Democrats to move ahead on Build Back Better
Democrats plan to move ahead with Build Back Better bill despite Manchin's opposition 09:48

Two days after Senator Joe Manchin announced he would not vote for his party's ambitious social spending plan, Senate Democrats met virtually Tuesday evening to discuss the way forward on the legislation, according to Democratic source. Manchin's opposition to the bill could kill the Build Back Better Act, since all 50 Democrats must back the bill in order to secure its passage. 

The West Virginia senator also joined the call, according to a source familiar with the call, who said Manchin mostly listened while others spoke. However, he did make some remarks near the beginning of the call, reiterating what he has said before about the bill.

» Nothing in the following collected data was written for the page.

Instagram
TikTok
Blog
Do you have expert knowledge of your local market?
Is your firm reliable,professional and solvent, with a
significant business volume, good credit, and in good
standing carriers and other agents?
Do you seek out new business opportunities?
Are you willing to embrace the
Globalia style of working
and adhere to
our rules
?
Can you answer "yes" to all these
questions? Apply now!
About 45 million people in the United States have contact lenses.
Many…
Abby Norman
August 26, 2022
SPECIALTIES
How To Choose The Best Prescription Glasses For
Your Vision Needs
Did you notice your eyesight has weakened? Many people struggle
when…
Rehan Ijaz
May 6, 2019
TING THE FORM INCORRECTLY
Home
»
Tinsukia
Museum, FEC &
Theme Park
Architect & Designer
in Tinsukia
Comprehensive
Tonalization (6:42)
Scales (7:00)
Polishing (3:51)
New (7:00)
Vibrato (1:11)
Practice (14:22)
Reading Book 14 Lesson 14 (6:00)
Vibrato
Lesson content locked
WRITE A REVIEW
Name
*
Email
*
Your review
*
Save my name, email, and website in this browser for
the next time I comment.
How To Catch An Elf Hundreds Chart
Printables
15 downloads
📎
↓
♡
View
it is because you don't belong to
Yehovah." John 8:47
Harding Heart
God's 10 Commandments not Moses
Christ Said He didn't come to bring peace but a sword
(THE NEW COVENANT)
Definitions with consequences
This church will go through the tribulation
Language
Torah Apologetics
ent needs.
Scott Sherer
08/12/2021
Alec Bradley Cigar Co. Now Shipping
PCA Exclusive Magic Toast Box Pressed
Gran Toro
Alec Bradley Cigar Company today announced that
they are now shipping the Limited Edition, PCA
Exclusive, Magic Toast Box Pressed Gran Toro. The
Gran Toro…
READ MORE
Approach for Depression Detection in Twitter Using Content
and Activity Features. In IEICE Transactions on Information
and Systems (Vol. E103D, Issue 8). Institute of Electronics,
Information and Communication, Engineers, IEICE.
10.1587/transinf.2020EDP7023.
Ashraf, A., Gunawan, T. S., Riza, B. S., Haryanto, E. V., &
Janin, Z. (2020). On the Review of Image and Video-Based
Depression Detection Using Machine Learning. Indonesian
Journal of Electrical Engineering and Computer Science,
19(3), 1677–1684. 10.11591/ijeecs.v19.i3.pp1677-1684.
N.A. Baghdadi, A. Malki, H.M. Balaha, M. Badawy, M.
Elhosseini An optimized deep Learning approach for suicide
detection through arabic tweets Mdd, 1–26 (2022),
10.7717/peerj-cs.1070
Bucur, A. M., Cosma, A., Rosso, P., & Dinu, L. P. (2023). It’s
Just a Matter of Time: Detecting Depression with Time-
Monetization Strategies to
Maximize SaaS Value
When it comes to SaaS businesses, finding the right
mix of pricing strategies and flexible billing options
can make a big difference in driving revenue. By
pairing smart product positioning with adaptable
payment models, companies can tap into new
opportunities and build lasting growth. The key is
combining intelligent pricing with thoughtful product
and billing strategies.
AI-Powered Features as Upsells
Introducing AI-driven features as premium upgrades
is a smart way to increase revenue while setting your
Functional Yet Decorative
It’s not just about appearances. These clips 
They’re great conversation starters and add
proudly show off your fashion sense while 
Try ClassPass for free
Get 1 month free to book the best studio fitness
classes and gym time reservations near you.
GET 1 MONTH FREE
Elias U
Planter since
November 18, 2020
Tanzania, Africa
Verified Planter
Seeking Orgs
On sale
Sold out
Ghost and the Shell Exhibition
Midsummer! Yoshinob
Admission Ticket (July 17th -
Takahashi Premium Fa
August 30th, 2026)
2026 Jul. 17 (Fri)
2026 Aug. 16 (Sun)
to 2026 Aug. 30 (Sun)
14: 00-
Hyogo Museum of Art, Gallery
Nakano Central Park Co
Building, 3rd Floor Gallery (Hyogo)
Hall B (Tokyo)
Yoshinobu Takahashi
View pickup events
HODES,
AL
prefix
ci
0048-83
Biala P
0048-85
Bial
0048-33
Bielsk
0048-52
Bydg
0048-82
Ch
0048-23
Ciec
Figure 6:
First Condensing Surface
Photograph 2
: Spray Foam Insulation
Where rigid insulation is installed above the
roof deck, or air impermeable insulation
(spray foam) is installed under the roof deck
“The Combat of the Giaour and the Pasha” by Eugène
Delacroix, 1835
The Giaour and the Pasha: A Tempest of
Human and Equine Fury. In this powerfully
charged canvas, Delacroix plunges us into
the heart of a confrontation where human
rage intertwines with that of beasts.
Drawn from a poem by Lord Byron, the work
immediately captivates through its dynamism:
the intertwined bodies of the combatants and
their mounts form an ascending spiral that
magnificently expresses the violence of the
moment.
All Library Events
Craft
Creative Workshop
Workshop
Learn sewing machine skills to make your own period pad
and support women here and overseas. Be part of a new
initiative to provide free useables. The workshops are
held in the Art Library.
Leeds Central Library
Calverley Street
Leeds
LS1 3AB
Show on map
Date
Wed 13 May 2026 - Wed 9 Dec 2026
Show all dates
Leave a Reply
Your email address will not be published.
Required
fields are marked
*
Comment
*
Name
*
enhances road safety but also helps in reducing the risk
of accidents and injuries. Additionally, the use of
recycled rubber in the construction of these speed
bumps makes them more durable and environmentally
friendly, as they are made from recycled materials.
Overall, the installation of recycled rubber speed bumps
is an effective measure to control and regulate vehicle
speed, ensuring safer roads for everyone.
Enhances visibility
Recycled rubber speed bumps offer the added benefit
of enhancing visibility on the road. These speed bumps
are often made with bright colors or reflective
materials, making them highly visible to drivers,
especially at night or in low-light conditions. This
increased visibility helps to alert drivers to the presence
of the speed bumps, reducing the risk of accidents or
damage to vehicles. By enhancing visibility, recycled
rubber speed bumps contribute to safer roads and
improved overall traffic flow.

His spokesperson said in a statement, "This evening Senator Manchin had an honest conversation with his colleagues for whom he has a great deal of respect."

Tensions had been rising for days, even before the West Virginia senator said the bill would not have his support. Near the end of the week, negotiations with the White House were already said to be going poorly. Soon after Manchin's appearance on "Fox News Sunday," where he announced his decision, the White House accused him of backing out of a commitment, and progressive Democrats accused him of cowardice. 

By Monday, though, the White House was far less publicly confrontational — Vice President Kamala Harris, in an exclusive network interview with CBS News' Margaret Brennan, denied that she felt betrayed by his reversal on the bill. "I think the stakes are too high for this to be in any way about any specific individual," she said.

Senate Majority Leader Chuck Schumer, too, told Democrats that the provisions in the Build Back Better bill are too necessary and too important to give up. 

He said he would push for a vote in January on the bill to build pressure for a deal. 

"I know we are all frustrated at this outcome," Schumer said of Manchin's rejection of the measure. "However, we are not giving up on Build Back Better, period. We won't stop working on it until we pass a bill."

Schumer, like President Biden, pointed to recent reports published by Goldman Sachs and Moody's that suggested that failure to pass the social spending bill would imperil the nation's fragile economic recovery. 

The Democrats on the call supported the idea of holding a vote on Build Back Better, and Schumer told the caucus that they would take up the bill recently passed by the House to begin debate. 

Democrats have also been stymied by Republicans in their attempts to pass a voting rights bill. Schumer said that if they blocked it again in January, the Senate will consider and vote on a change to Senate rules to enable the passage of the voting rights bill. Manchin and Arizona Senator Kyrsten Sinema oppose changing the filibuster rules that would prevent Republicans from blocking the bill, though, almost certainly ensuring that the measure will fail.